In addition, our simulations and experimental data suggest that these GRKs operate as the major control gate regulating ERK activation in time and space. In the absence of GRK5 or 6, there is virtually no β‐arrestin‐dependent ERK activation whereas, more surprisingly, in the absence of GRK2, β‐arrestin‐dependent ERK activation clearly overwhelms G protein‐mediated ERK. In the absence of GRK action, both pathways co‐exist but the potential for regulation is much reduced. This reveals a new and unexpected function of GRK2: beyond its well‐documented role in G‐protein desensitization, this kinase strongly dampens β‐arrestin signaling. Eventually, it is the interplay between GRK2 and GRK5/6 that defines the duration and intensity of each transduction mechanism. We propose that GRKs endow ERK activation (and potentially other signaling pathways) by 7TMRs with adaptability. The balance in the action of both GRK subfamilies will vary with the receptor (i.e., different phosphorylation patterns present in the receptors’ C terminus), the cell type and the cellular context (i.e., differences in stoichiometries and subcellular localizations).

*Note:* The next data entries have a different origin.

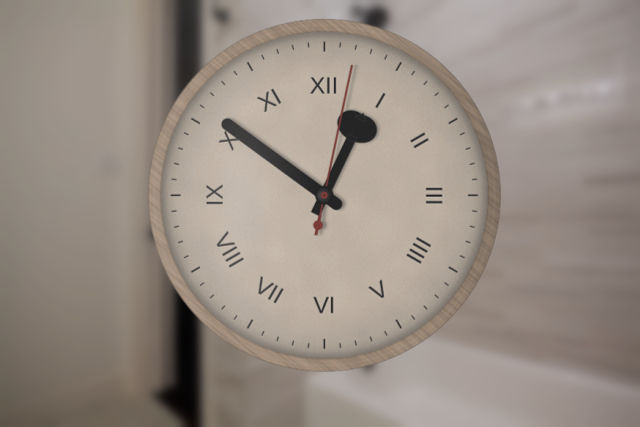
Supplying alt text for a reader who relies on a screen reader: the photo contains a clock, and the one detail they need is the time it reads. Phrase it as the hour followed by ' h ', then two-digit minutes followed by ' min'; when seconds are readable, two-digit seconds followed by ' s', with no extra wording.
12 h 51 min 02 s
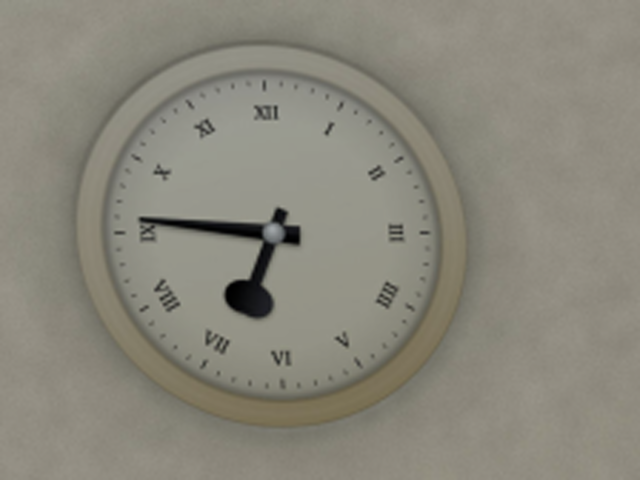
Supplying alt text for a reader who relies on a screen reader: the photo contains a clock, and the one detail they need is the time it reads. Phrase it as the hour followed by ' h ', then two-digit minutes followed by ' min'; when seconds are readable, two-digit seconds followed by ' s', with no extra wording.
6 h 46 min
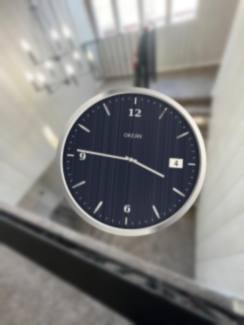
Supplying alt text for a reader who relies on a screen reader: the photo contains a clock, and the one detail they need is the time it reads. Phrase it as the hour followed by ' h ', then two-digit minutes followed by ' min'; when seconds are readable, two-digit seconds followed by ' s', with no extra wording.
3 h 46 min
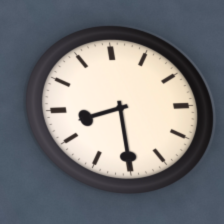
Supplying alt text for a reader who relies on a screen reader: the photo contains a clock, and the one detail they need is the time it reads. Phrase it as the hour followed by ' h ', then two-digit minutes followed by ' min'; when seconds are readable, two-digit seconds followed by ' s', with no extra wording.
8 h 30 min
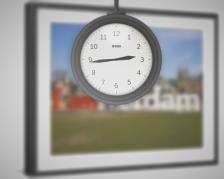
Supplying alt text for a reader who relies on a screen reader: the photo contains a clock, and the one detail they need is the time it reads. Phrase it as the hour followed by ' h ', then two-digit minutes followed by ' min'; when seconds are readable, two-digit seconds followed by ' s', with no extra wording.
2 h 44 min
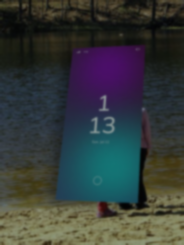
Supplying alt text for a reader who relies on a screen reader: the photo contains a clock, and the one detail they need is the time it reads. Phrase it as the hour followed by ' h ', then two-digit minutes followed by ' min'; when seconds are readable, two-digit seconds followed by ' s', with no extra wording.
1 h 13 min
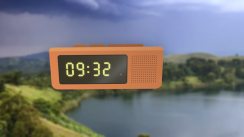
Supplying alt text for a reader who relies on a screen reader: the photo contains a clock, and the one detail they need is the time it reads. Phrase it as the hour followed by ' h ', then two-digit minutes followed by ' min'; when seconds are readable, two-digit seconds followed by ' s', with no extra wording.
9 h 32 min
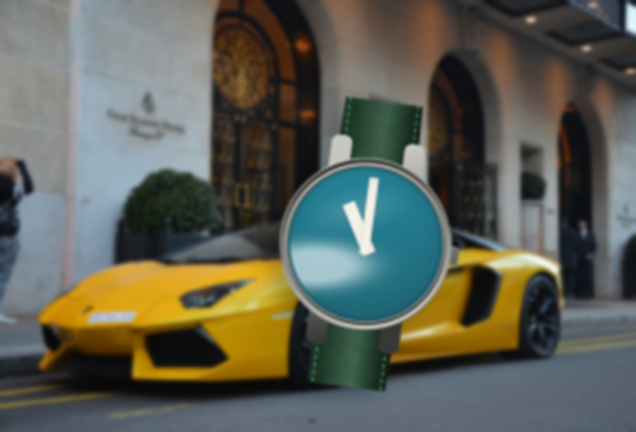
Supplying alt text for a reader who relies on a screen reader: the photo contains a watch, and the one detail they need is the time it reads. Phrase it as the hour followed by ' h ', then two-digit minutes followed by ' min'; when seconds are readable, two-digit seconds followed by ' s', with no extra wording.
11 h 00 min
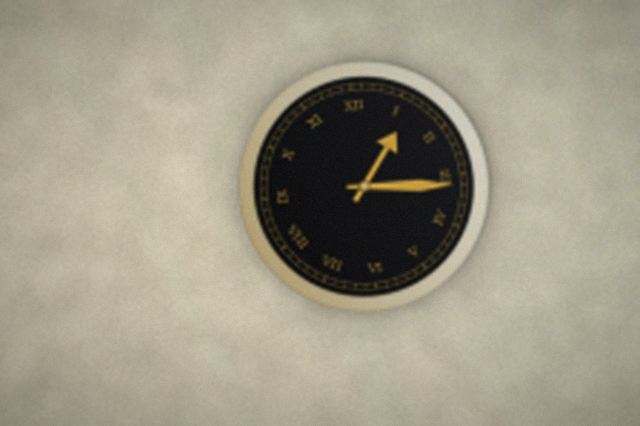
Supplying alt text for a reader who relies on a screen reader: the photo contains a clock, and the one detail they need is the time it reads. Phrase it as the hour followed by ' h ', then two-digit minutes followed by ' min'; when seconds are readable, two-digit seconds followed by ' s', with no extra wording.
1 h 16 min
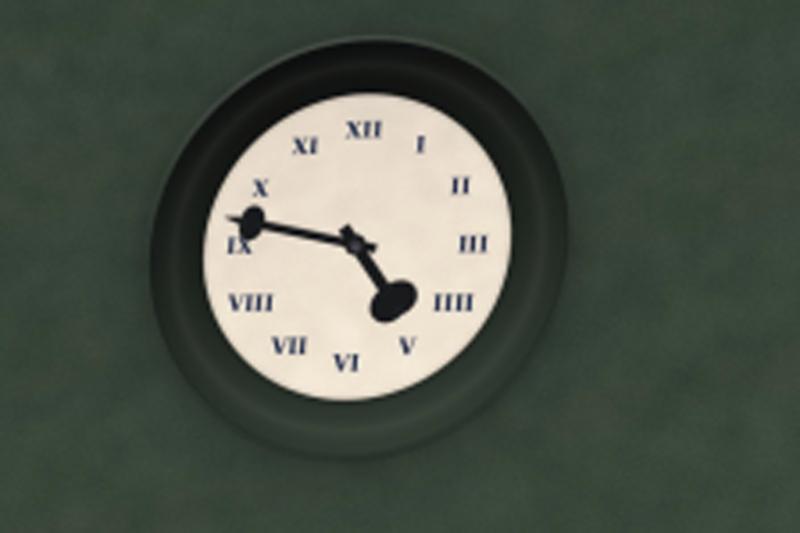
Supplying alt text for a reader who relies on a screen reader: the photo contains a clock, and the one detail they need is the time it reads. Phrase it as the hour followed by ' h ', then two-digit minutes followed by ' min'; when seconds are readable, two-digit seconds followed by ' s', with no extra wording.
4 h 47 min
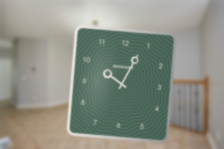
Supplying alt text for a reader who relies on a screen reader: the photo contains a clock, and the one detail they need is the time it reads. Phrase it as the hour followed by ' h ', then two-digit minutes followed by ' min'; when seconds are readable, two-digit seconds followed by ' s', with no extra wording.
10 h 04 min
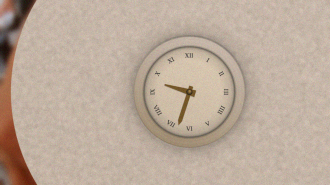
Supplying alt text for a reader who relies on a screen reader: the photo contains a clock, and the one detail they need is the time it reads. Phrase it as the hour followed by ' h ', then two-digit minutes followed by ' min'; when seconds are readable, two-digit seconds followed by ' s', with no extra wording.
9 h 33 min
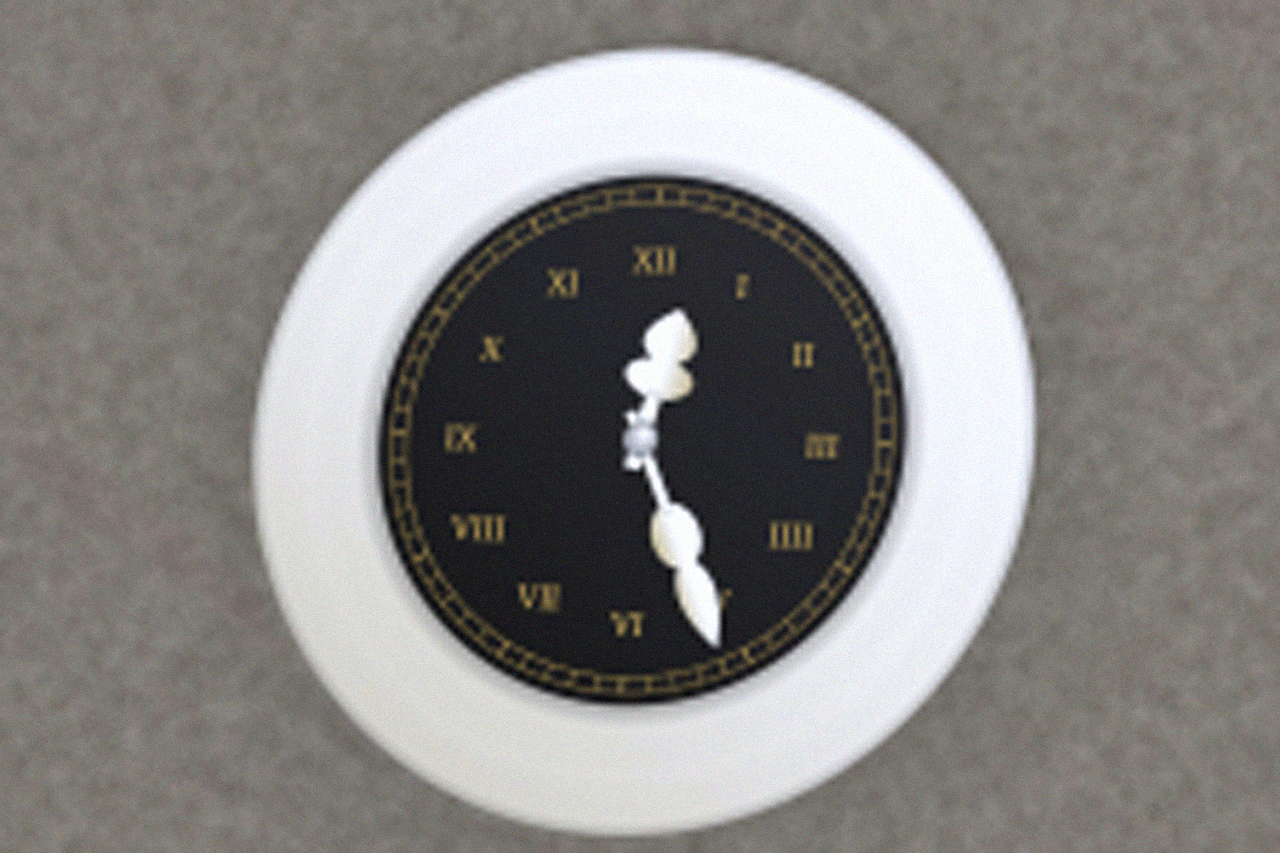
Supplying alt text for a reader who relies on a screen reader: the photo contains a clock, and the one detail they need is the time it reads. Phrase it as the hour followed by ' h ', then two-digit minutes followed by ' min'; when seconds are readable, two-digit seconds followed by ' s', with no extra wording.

The fact that GRK2 on the one hand and GRK5 and 6 on the other are both required for the regulatory process to operate emphasizes the importance of tightly controlling the balance between the G protein‐ and the β‐arrestin‐dependent transduction mechanisms. Importantly, this is consistent with the mounting evidence that they both lead to distinct biological outcomes (DeWire et al, 2007; Luttrell and Gesty‐Palmer, 2010).
Importantly, β‐arrestin‐dependent signaling is not limited to ERK activation. Instead, β‐arrestins are now considered to be G protein‐independent signal transducers acting as multifunctional scaffolds that interact with many protein partners (Xiao et al, 2007) and protein kinases, thereby leading to the phosphorylation of numerous intracellular targets (Christensen et al, 2010; Xiao et al, 2010). The model developed in the present study provides a robust core encompassing the proximal transduction events involving G proteins and β‐arrestins as well as their regulatory mechanisms. We believe that our model could provide a solid core module that could accommodate the incorporation of additional G protein‐ and/or β‐arrestin‐dependent signaling cascades.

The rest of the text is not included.